American baseball player (born 1990)

John Michael Lamb (born July 10, 1990) is an American former professional baseball pitcher. He played in Major League Baseball (MLB) for the Cincinnati Reds and Los Angeles Angels. Lamb is the grandson of John Ramsey, the former public address announcer at Dodger Stadium.

==Career==
===Kansas City Royals===
Lamb attended Laguna Hills High School in Laguna Hills, California. The Kansas City Royals selected Lamb in the fifth round of the 2008 Major League Baseball draft. He signed with the Royals, receiving a $165,000 signing bonus. In 2010, Lamb won the Paul Splittorff Award as the best minor league pitcher in the Royals' system. Prior to the 2011 season, Lamb was rated the 18th best prospect in baseball by Baseball America. He underwent Tommy John surgery to repair an ulnar collateral ligament in June 2011. The Royals added him to their 40-man roster after the 2012 season.

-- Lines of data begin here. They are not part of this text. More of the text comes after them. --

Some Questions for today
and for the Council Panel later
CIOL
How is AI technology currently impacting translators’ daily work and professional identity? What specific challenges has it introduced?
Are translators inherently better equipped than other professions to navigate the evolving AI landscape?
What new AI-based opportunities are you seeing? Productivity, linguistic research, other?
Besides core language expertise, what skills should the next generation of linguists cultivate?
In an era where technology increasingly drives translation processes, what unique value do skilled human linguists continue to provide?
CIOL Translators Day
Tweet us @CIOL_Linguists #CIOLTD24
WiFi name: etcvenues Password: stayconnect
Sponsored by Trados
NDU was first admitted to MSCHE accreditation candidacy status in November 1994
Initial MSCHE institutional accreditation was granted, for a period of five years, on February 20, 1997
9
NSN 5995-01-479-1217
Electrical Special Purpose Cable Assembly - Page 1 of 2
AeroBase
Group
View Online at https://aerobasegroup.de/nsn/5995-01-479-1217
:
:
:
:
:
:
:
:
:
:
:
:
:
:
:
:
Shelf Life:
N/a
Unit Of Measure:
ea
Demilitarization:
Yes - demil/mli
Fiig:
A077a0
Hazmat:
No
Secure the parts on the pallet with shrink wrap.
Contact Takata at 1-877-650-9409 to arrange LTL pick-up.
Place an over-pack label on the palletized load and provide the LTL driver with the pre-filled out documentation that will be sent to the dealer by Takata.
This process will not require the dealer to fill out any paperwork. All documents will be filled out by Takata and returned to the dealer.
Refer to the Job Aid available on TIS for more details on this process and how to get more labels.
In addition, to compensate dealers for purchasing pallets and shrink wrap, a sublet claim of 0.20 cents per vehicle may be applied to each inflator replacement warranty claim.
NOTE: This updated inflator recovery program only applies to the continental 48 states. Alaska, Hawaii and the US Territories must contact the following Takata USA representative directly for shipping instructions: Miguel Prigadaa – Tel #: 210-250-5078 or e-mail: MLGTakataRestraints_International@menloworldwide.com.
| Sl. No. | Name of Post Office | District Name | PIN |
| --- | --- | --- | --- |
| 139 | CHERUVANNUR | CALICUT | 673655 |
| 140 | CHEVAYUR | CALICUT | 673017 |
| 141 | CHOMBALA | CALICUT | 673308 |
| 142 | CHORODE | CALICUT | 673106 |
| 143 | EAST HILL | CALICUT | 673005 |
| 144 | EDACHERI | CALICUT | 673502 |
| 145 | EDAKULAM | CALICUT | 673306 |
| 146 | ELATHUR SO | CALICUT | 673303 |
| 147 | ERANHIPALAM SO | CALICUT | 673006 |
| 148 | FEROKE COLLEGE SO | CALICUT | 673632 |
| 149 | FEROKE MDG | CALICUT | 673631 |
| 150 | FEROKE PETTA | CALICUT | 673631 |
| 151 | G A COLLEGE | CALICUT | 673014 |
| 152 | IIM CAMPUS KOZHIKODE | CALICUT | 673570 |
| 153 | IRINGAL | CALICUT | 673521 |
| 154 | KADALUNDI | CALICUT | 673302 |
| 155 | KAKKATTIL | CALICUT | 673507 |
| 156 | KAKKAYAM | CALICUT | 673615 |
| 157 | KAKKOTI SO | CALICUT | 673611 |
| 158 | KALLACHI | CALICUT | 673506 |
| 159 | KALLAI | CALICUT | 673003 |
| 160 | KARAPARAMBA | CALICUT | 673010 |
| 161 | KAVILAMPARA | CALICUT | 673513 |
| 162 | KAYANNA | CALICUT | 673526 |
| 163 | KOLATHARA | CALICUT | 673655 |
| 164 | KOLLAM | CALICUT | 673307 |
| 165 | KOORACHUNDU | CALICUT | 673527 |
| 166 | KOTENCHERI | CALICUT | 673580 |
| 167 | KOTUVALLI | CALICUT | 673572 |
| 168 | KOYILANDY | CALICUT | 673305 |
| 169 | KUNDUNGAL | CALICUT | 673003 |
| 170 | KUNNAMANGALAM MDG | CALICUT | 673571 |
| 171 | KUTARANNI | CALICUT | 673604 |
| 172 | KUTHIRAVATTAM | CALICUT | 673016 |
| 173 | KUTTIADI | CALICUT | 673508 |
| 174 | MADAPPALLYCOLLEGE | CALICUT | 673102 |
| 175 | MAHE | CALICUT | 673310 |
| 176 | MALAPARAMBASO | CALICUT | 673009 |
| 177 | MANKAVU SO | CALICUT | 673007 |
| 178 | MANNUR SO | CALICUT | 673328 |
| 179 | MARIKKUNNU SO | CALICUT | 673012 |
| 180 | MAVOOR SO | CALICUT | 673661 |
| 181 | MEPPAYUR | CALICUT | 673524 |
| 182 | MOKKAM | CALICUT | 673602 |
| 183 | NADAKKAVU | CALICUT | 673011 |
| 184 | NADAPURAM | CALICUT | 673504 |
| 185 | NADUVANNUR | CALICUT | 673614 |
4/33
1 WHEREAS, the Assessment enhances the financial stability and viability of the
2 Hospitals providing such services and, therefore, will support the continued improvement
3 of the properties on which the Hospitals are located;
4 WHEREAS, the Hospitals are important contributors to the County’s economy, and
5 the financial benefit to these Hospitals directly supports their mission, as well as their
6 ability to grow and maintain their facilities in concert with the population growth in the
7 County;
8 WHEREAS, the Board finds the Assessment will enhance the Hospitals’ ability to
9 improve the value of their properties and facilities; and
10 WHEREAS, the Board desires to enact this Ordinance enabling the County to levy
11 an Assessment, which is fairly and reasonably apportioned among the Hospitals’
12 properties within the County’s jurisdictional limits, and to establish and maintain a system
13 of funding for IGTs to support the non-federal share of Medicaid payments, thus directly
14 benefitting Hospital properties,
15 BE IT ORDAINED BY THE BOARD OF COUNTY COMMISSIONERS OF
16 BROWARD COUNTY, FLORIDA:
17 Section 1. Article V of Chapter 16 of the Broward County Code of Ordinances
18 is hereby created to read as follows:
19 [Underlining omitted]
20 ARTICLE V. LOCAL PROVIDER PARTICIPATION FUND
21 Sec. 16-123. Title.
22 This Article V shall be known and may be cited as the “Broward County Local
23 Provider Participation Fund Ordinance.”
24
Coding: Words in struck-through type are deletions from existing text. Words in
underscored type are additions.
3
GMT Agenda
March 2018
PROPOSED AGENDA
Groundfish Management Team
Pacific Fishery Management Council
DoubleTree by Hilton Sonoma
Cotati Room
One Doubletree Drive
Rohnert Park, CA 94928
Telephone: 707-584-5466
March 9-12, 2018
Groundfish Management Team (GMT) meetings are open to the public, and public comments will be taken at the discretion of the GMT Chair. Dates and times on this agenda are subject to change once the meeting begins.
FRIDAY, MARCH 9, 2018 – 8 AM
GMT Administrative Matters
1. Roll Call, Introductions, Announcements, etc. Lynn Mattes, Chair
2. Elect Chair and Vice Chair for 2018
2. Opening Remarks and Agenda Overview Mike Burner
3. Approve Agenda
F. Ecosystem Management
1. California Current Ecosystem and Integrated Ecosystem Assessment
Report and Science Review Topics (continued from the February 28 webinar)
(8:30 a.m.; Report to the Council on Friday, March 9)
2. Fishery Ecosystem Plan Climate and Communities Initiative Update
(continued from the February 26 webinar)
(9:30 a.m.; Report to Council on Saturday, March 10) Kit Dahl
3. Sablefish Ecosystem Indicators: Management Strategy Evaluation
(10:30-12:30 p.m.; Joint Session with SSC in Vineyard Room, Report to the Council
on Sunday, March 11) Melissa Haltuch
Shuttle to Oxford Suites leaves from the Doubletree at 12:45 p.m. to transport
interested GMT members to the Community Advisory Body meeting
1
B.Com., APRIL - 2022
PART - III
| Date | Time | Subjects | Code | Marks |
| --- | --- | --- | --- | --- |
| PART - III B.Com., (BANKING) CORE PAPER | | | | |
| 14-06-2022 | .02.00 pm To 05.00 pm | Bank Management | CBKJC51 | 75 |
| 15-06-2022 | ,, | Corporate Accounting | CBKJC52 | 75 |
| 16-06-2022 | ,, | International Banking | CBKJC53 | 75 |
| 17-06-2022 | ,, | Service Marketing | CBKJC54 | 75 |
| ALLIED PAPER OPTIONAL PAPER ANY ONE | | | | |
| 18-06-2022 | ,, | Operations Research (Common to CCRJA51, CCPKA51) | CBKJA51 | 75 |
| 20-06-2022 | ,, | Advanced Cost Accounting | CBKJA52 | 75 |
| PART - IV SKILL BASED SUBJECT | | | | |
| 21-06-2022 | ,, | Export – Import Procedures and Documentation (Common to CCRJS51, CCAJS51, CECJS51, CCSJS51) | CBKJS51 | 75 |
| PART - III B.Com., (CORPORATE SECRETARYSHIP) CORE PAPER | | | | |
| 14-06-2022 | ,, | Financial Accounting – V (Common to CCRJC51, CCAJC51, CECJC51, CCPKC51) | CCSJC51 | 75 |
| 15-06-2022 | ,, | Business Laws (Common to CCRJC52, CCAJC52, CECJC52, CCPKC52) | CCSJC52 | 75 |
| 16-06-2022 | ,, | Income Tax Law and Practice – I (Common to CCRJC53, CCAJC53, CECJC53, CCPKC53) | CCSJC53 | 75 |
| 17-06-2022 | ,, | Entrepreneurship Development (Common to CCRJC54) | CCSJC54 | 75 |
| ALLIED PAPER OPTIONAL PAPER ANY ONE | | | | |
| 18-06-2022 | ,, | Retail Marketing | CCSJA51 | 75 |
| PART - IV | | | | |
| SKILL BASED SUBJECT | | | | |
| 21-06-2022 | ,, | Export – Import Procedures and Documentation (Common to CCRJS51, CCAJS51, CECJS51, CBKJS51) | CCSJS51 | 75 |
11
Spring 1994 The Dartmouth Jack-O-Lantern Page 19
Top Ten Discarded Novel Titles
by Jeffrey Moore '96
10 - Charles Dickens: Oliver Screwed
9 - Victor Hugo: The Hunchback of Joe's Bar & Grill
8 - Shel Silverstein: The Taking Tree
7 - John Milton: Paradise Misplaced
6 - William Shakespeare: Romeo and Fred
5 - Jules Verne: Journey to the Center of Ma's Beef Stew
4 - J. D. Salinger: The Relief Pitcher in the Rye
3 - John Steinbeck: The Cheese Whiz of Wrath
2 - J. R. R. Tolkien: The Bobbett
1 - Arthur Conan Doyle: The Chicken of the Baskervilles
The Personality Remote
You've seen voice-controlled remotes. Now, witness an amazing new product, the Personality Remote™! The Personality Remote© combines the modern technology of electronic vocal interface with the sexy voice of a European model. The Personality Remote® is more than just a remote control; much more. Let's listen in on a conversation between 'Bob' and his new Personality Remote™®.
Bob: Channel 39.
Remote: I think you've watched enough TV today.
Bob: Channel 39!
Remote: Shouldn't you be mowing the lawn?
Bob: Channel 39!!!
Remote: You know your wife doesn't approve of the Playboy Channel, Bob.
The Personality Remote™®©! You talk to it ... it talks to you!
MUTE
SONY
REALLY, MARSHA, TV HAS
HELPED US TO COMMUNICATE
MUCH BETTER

Lamb pitched for the Wilmington Blue Rocks of the High–A Carolina League in 2013. He joined the Omaha Storm Chasers of the Triple–A Pacific Coast League in 2014. The Royals promoted Lamb to the major leagues on July 17, 2015. He was optioned back to the minor leagues without making his major league debut.

===Cincinnati Reds===
On July 26, 2015, the Royals traded Lamb to the Cincinnati Reds, along with Brandon Finnegan and Cody Reed, for Johnny Cueto. After making three starts for the Louisville Bats of the Triple–A International League, the Reds promoted Lamb to make his major league debut on August 14.

Lamb underwent back surgery during the 2015–16 offseason, and began the regular season on the disabled list. The Reds activated Lamb from the disabled list to make his season debut on May 3. He was then optioned to Triple A Louisville. Then on June 25 he was recalled from Louisville to make a start later that day against the San Diego Padres. During his two seasons in Cincinnati, Lamb went 2–12 with a 6.17 ERA. He was designated for assignment on October 28. The Tampa Bay Rays acquired Lamb from the Cincinnati Reds on November 2, 2016, in exchange for cash considerations. On November 18, the Rays released Lamb.

===Los Angeles Angels===
Lamb signed a minor league contract with the Los Angeles Angels of Anaheim on December 2, 2016. He began the 2017 season recovering from back surgery. On May 9, he was suspended 50 games for a second positive test. He elected free agency on November 6, 2017. On January 23, 2018, Lamb re–signed with the Angels on a minor league deal. They promoted him to the major leagues on June 16. On June 30, it was announced that Lamb would undergo season ending Tommy John surgery, ending his 2018 season and possibly all of 2019. He was outrighted to the minors on November 1, 2018, and became a free agent the next day.